## PROBLEM DETAILS
Please repeat all the entries. Nothing may differ.
※ ※ ※
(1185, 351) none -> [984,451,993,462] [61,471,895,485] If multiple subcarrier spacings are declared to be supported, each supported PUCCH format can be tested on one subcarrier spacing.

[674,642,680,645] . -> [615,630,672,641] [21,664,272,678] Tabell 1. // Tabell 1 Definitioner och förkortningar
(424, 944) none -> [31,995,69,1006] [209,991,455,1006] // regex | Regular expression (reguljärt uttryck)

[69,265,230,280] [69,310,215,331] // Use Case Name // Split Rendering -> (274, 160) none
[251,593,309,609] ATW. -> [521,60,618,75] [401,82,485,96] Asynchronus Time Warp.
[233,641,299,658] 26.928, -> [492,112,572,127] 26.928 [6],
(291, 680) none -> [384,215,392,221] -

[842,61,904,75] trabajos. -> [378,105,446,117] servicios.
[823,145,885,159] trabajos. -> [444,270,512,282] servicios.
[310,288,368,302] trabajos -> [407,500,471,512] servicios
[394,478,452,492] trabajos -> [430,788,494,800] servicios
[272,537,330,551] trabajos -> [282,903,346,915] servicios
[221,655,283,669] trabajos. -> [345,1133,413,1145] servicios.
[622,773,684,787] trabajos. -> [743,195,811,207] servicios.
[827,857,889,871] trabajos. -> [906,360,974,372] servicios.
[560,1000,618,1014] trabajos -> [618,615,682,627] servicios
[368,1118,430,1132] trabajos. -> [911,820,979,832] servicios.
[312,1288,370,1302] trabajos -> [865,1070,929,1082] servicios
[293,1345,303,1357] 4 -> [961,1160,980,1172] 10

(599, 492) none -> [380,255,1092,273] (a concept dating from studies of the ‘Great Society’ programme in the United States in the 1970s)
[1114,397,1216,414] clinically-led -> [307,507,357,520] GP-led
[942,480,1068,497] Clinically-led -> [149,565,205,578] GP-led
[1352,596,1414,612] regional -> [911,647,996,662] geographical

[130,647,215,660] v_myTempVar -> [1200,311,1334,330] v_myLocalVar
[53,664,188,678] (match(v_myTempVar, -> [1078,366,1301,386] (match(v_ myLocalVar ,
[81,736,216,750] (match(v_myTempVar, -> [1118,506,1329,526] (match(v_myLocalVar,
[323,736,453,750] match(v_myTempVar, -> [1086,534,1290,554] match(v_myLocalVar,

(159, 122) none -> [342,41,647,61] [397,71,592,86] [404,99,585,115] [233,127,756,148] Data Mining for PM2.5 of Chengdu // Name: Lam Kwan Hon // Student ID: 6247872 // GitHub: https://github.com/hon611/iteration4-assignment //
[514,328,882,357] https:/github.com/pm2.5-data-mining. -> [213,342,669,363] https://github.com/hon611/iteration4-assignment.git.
※ ※ ※
## ANSWER SECTION
(1185, 351) none -> [984,451,993,462] [61,471,895,485] If multiple subcarrier spacings are declared to be supported, each supported PUCCH format can be tested on one subcarrier spacing.

[674,642,680,645] . -> [615,630,672,641] [21,664,272,678] Tabell 1. // Tabell 1 Definitioner och förkortningar
(424, 944) none -> [31,995,69,1006] [209,991,455,1006] // regex | Regular expression (reguljärt uttryck)

[69,265,230,280] [69,310,215,331] // Use Case Name // Split Rendering -> (274, 160) none
[251,593,309,609] ATW. -> [521,60,618,75] [401,82,485,96] Asynchronus Time Warp.
[233,641,299,658] 26.928, -> [492,112,572,127] 26.928 [6],
(291, 680) none -> [384,215,392,221] -

[842,61,904,75] trabajos. -> [378,105,446,117] servicios.
[823,145,885,159] trabajos. -> [444,270,512,282] servicios.
[310,288,368,302] trabajos -> [407,500,471,512] servicios
[394,478,452,492] trabajos -> [430,788,494,800] servicios
[272,537,330,551] trabajos -> [282,903,346,915] servicios
[221,655,283,669] trabajos. -> [345,1133,413,1145] servicios.
[622,773,684,787] trabajos. -> [743,195,811,207] servicios.
[827,857,889,871] trabajos. -> [906,360,974,372] servicios.
[560,1000,618,1014] trabajos -> [618,615,682,627] servicios
[368,1118,430,1132] trabajos. -> [911,820,979,832] servicios.
[312,1288,370,1302] trabajos -> [865,1070,929,1082] servicios
[293,1345,303,1357] 4 -> [961,1160,980,1172] 10

(599, 492) none -> [380,255,1092,273] (a concept dating from studies of the ‘Great Society’ programme in the United States in the 1970s)
[1114,397,1216,414] clinically-led -> [307,507,357,520] GP-led
[942,480,1068,497] Clinically-led -> [149,565,205,578] GP-led
[1352,596,1414,612] regional -> [911,647,996,662] geographical

[130,647,215,660] v_myTempVar -> [1200,311,1334,330] v_myLocalVar
[53,664,188,678] (match(v_myTempVar, -> [1078,366,1301,386] (match(v_ myLocalVar ,
[81,736,216,750] (match(v_myTempVar, -> [1118,506,1329,526] (match(v_myLocalVar,
[323,736,453,750] match(v_myTempVar, -> [1086,534,1290,554] match(v_myLocalVar,

(159, 122) none -> [342,41,647,61] [397,71,592,86] [404,99,585,115] [233,127,756,148] Data Mining for PM2.5 of Chengdu // Name: Lam Kwan Hon // Student ID: 6247872 // GitHub: https://github.com/hon611/iteration4-assignment //
[514,328,882,357] https:/github.com/pm2.5-data-mining. -> [213,342,669,363] https://github.com/hon611/iteration4-assignment.git.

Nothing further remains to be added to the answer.